菜上來后,鐘子浩的嘴巴果然老實了很多,似乎語言功能自動減退,只充分發揮另外一個功能——吃。俞恪凡看著他風卷殘云般的吃相,皺了皺眉:“鐘大主任,不過一個上午沒吃飯,至于嗎?”
“說得輕松,這一個上午我干了多少活你怎么不說?百十號記者,我從昨天下午開始就幫你聯系,光打電話也是個大工程啊,更別說上午陪著他們又是轉工地又是透新聞的,哥這臉現在都還是酸的。哪像你,哼!”

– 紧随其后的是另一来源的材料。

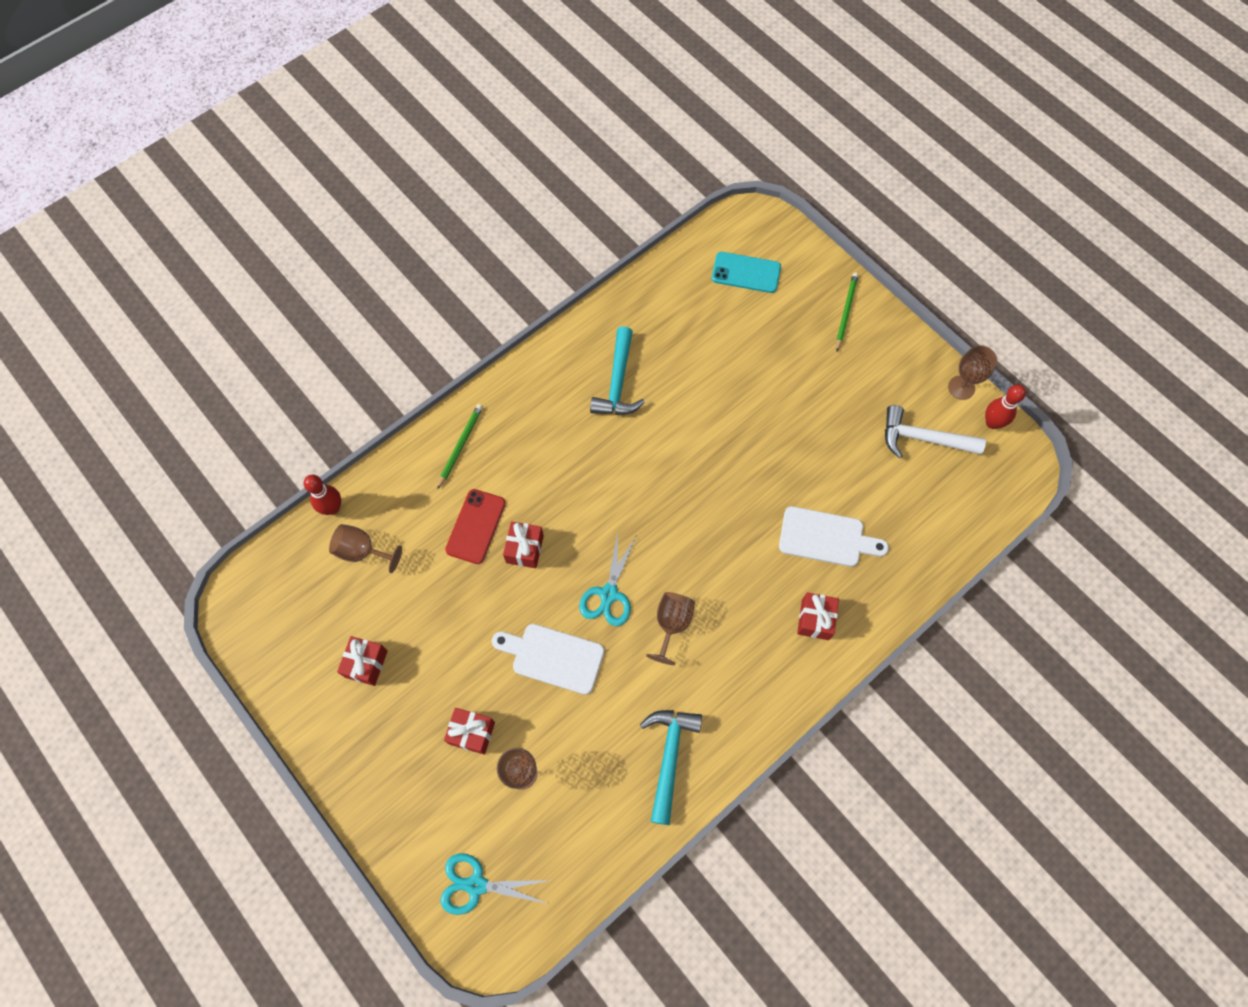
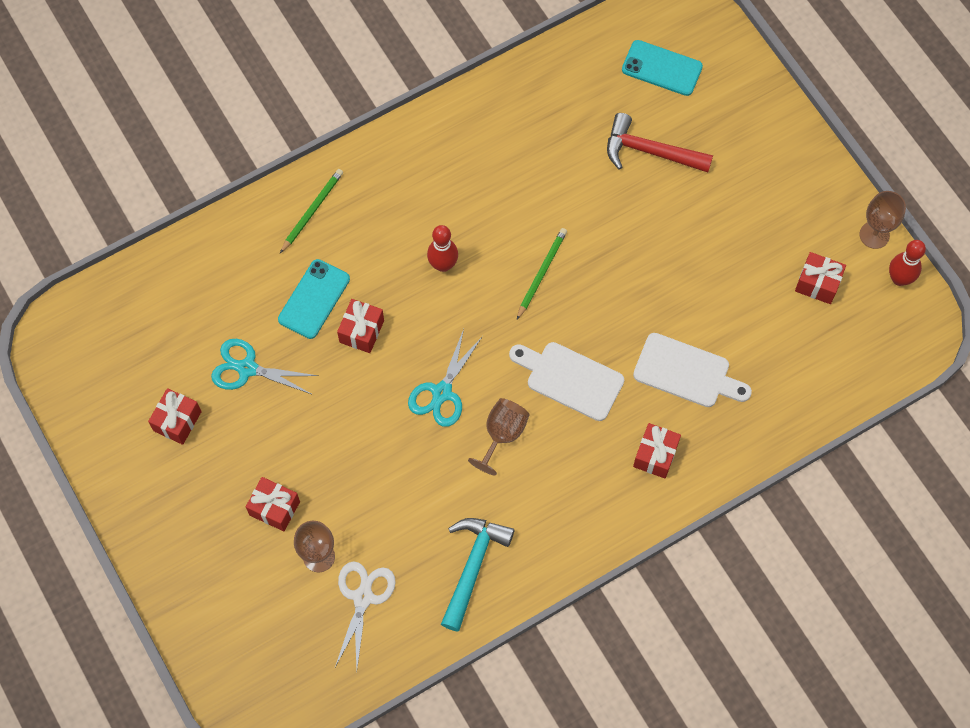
camera: 10 degrees right, 0 degrees up
red bowling pin [304,475,341,515] -> red bowling pin moved to [427,225,458,272]
brown goblet [329,524,402,573] -> none
turquoise scissors [440,853,551,915] -> turquoise scissors moved to [211,339,318,395]
red phone [445,489,506,564] -> turquoise phone [278,259,350,339]
white cutting board [492,624,604,695] -> white cutting board moved to [509,342,624,421]
turquoise hammer [590,327,645,415] -> none
green pencil [836,273,859,351] -> green pencil moved to [517,228,567,319]
white hammer [885,405,986,459] -> red gift [795,252,846,304]
none -> white scissors [335,561,396,670]
none -> red hammer [607,113,713,172]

鐘子浩的牢騷以鼻子里鄙視的一聲輕哼結束,又抄起筷子進攻桌上的醉蝦,俞恪凡自動過濾了他的攻擊性聲音,問:“那些記者后來怎么說?明天新聞覆蓋率不會太低吧?”
“廢話,要是不成我敢討你這頓飯?不過中央臺你是別想了,能干到那兒去的都是人精,誰也不可能冒著得罪同行的危險來捧你的場。”
“我明白。其實,我只要在省里正名就行了,學校招生,觸角伸得再長也不至于出省,外面怎么說無所謂。不過,幾大網站要搞定。”
“嗯,那個騰訊的女記者真她媽難纏,哥先給她透了個小模特的緋聞,嫌分量不夠,到底又給她曝了一個,她才滿意。那一聲聲鐘哥叫的,我耳朵里都能擠出水來了。”
“你不是喜歡收集國色天香嗎?順便納了不就得了,以后還好辦事。”
“就那張臉?!我就納悶了,現在干傳媒對形象都沒有要求了嗎?這門坎也太低了點吧。不說了不說了,影響胃口。”
聽著鐘子浩毫不嘴軟地貶低女同胞,桑梓翻了個白眼,倒是沒吱聲。畢竟是為學校的事辛苦大半天了,吃飯的時候再攪得人家消化不良,不太人道。
又吃了一會兒,鐘子浩吃得差不多了,桑梓也早已經吃飽,端著熱露露慢慢喝。今天俞恪凡就沒讓她碰飲料,直接讓服務員上了兩罐熱露露,怕燙到她。還親自打開給她倒進杯里。當時鐘子浩的表情啊,那叫一個羨慕嫉妒加藐視,要不是怕吃不下東西,估計他會一口氣把手邊那一杯店里最貴的自釀扎啤全干了。
“對了,那個趙樹方交待了嗎?是誰買通的他讓那些材料進的工地?”鐘子浩問起了正事。
“沒有,他咬住說只是想犒勞一下工人,沒想到工地被人盯著,他們一走。那些材料就進去了。”
“鬼扯!這也太巧了吧,你沒想點辦法?”
“沒有。他平時挺會拉攏人心,不少工人都跟他關系不錯,我擔心工人們鬧罷工,影響更壞。
“那這事就這么的了?總得查出是誰算計你吧?”
“另外一面有消息。爆料這次事件的記者在之前兩天的通話記錄里,有一個號碼出現很多次。我叫人查了。是商子安,記得嗎?”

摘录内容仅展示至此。